**Consigne écrite A:** Imprimez tel quel le passage de l'article qui va de « Cellou Dalein DIALLO : Permettez-moi » jusqu'à « fonctionnement des institutions. » inclus.

◇ ◇ ◇ ◇

A 68 ans, l’opposant charismatique guinéen, Président de l’Union des Forces démocratiques de Guinée (UFDG), candidat perdant de la présidentielle de 2010, Cellou Dalein Diallo s’érige en bouclier face à la dérive autoritaire du Chef de l’État Alpha Condé. Homme d’État accompli, figure de vigie de la sentinelle démocratique, Cellou Dalein crache du feu sur le projet illégal et conflictogène de troisième mandat que prépare à faire passer avec force le locataire du palais Sékoutoureya et dresse un bilan chaotique du régime. Front National pour La Défense de la Constitution, syndrome du chaos insurrectionnel, menace potentielle sur la cohésion nationale, péril djihadiste ouest-africain, position molle de l’UA-CEDEAO, création de la monnaie ECO, révisions des contrats miniers.., Cellou Dalein DIALLO muscle sa garde. Entretien-vérité. EXCLUSIF
LA GRANDE INTERVIEW EXCLUSIVE
‘’Alpha CONDÉ veut s’octroyer illégalement la présidence à vie’’
Confidentiel Afrique : M. Cellou Dalein Diallo, Bonjour, Le Front National pour la défense de la Constitution a appelé les forces vives de la nation guinéenne à manifester jusqu’à l’abandon total du projet d’un troisième mandat que tente de faire avaliser le Président Alpha Conde. Comment comptez-vous mener la résistance unifiée ?
Cellou Dalein DIALLO : Permettez-moi avant de répondre à votre question de rappeler le contexte. La Guinée s’est dotée en 2010 d’une Loi fondamentale qui stipule que nul ne peut exercer plus de deux mandats présidentiels, consécutifs ou non. Elle classe les articles relatifs au nombre et à la durée du mandat du président de la République dans les dispositions dites intangibles, c’est–à–dire qui ne peuvent faire l’objet de révision. En outre, cette Constitution n’a pas prévu de dispositions permettant son abrogation dans un contexte de continuité de fonctionnement des institutions.

◇ ◇ ◇ ◇

**Consigne écrite B:** Parmi les lignes qui suivent l'article, reproduisez à l'identique celles qui vont de la ligne contenant « pose: elev=302.7 azim=60.6 » jusqu'à la ligne contenant « Dot at: (264, 262) » incluse, sans rien d'autre.

◇ ◇ ◇ ◇

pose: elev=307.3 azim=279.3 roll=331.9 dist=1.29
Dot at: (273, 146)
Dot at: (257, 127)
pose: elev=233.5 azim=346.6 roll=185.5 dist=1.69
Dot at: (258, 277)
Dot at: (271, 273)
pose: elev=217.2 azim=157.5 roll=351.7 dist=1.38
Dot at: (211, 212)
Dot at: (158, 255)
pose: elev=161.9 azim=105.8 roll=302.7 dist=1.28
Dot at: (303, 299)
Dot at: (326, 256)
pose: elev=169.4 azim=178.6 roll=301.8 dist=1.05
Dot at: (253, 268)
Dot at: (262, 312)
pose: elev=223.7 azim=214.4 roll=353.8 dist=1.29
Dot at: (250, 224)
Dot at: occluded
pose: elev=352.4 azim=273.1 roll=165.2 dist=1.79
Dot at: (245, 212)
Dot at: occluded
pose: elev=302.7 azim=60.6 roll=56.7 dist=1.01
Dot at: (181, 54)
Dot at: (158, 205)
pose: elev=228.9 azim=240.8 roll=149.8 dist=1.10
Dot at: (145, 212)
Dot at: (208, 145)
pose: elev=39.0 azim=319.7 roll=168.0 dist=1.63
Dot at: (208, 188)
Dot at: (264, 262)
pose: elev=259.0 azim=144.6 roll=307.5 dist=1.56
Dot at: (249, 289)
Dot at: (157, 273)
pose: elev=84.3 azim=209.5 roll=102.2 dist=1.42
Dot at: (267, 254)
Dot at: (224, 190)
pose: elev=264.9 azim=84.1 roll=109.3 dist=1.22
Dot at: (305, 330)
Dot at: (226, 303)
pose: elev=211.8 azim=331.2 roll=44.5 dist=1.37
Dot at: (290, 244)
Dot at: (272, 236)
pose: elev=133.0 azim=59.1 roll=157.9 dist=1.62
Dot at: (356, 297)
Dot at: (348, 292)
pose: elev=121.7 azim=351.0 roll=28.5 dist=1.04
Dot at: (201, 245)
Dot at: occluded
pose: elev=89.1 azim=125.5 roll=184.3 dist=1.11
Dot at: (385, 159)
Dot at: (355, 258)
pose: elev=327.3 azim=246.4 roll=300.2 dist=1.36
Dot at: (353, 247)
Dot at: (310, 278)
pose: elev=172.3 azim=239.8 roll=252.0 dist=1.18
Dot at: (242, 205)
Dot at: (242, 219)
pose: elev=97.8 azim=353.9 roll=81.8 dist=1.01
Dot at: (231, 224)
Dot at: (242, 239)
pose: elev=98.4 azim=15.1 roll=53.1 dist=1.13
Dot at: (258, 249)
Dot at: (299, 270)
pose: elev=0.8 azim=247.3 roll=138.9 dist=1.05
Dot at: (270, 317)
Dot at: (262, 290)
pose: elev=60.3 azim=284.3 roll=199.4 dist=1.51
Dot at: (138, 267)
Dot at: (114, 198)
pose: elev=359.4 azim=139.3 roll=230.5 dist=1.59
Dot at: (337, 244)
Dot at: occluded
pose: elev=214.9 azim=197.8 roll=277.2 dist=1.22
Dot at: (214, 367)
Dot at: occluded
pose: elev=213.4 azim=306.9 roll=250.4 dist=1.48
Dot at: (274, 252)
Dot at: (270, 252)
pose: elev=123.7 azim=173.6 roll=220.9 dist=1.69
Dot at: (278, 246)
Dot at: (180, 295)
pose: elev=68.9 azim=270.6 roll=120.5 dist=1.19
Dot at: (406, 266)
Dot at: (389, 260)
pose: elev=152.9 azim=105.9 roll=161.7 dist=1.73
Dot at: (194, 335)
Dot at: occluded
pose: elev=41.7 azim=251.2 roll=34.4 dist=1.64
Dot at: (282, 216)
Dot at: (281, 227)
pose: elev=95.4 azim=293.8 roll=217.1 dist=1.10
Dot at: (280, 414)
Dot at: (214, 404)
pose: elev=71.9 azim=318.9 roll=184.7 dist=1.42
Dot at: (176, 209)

◇ ◇ ◇ ◇

**Résultat de l'exercice A:**
Cellou Dalein DIALLO : Permettez-moi avant de répondre à votre question de rappeler le contexte. La Guinée s’est dotée en 2010 d’une Loi fondamentale qui stipule que nul ne peut exercer plus de deux mandats présidentiels, consécutifs ou non. Elle classe les articles relatifs au nombre et à la durée du mandat du président de la République dans les dispositions dites intangibles, c’est–à–dire qui ne peuvent faire l’objet de révision. En outre, cette Constitution n’a pas prévu de dispositions permettant son abrogation dans un contexte de continuité de fonctionnement des institutions.

**Résultat de l'exercice B:**
pose: elev=302.7 azim=60.6 roll=56.7 dist=1.01
Dot at: (181, 54)
Dot at: (158, 205)
pose: elev=228.9 azim=240.8 roll=149.8 dist=1.10
Dot at: (145, 212)
Dot at: (208, 145)
pose: elev=39.0 azim=319.7 roll=168.0 dist=1.63
Dot at: (208, 188)
Dot at: (264, 262)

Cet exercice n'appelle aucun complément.